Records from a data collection
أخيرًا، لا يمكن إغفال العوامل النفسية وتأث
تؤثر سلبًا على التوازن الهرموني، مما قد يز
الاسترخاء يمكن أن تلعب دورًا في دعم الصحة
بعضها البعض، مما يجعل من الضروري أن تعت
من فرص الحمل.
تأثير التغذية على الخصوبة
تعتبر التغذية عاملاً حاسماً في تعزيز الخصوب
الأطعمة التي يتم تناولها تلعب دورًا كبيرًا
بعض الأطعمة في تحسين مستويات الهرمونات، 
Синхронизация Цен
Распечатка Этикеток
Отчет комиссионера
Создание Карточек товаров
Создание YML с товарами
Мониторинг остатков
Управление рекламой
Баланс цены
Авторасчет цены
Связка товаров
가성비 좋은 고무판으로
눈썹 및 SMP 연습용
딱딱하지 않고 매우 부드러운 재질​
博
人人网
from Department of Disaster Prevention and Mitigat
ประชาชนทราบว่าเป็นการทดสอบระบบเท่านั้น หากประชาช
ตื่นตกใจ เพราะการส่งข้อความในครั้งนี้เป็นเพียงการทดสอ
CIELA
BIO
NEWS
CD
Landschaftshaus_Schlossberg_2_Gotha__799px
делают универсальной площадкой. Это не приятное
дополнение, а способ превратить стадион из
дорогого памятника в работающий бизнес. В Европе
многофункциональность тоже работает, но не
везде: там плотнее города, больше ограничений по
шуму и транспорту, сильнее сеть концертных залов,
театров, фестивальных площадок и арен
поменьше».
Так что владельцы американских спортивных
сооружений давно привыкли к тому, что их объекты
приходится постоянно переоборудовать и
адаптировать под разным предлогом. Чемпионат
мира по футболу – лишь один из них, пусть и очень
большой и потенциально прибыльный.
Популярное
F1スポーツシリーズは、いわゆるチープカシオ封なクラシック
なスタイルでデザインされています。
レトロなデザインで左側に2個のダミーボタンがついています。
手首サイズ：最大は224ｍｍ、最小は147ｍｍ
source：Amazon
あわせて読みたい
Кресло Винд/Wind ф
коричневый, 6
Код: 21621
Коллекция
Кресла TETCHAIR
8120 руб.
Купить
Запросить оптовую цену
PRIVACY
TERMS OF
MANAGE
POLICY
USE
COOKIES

What to produce: Report every line of the records that contains the word "تلعب".

Exercise output:
الاسترخاء يمكن أن تلعب دورًا في دعم الصحة
الأطعمة التي يتم تناولها تلعب دورًا كبيرًا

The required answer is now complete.